YOUR TASK
Using the listing below, retype exactly the lines starting at the one with "Для найменших рекомендована" and ending at the one with "Діти до 2-х", and include both.

DATASET CONTENT
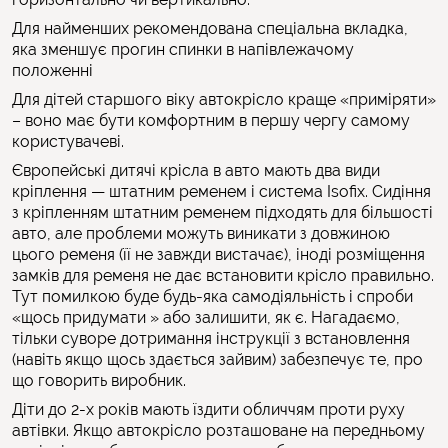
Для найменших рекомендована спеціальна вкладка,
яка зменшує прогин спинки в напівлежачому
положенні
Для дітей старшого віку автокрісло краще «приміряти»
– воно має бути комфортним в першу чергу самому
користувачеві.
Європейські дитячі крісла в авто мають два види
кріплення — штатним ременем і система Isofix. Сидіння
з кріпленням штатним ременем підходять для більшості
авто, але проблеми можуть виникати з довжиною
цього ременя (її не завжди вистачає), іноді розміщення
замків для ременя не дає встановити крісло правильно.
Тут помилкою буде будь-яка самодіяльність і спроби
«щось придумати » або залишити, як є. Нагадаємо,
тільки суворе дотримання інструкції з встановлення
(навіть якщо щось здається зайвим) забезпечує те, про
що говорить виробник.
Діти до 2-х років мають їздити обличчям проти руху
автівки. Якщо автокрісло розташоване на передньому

...

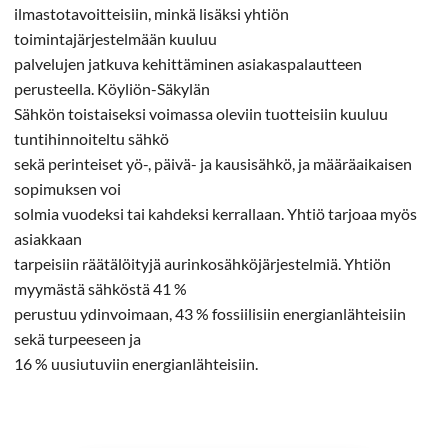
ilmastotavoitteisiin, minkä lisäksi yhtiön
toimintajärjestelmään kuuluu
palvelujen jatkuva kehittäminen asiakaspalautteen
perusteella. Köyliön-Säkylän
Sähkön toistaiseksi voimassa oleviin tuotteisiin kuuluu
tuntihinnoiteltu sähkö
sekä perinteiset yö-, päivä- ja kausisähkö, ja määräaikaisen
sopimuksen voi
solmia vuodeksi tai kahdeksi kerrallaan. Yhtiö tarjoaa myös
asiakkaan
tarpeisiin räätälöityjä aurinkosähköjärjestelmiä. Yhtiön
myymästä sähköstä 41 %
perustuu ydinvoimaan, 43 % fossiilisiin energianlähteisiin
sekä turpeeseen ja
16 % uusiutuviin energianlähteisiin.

* * *

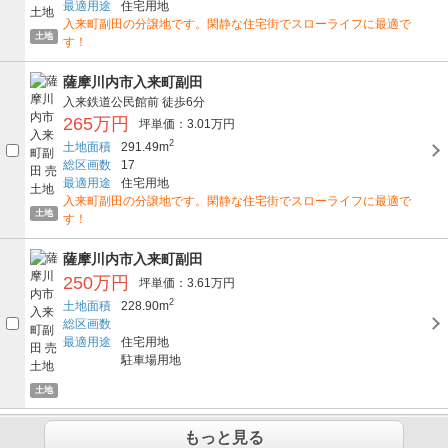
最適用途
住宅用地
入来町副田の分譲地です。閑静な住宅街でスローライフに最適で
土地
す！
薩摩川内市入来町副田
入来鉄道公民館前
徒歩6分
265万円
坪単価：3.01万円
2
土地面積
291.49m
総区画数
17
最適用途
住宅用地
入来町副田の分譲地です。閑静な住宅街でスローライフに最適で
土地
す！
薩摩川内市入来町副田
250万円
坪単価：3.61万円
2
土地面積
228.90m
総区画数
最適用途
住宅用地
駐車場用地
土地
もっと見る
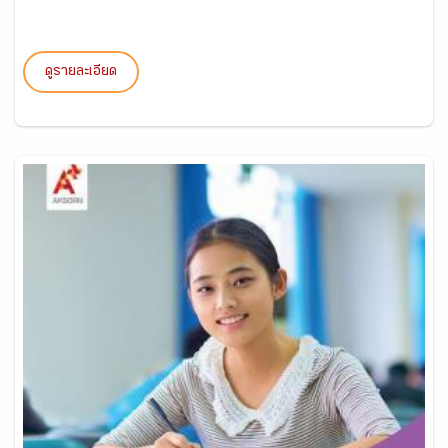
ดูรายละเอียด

EXERCISE OUTPUT
Для найменших рекомендована спеціальна вкладка,
яка зменшує прогин спинки в напівлежачому
положенні
Для дітей старшого віку автокрісло краще «приміряти»
– воно має бути комфортним в першу чергу самому
користувачеві.
Європейські дитячі крісла в авто мають два види
кріплення — штатним ременем і система Isofix. Сидіння
з кріпленням штатним ременем підходять для більшості
авто, але проблеми можуть виникати з довжиною
цього ременя (її не завжди вистачає), іноді розміщення
замків для ременя не дає встановити крісло правильно.
Тут помилкою буде будь-яка самодіяльність і спроби
«щось придумати » або залишити, як є. Нагадаємо,
тільки суворе дотримання інструкції з встановлення
(навіть якщо щось здається зайвим) забезпечує те, про
що говорить виробник.
Діти до 2-х років мають їздити обличчям проти руху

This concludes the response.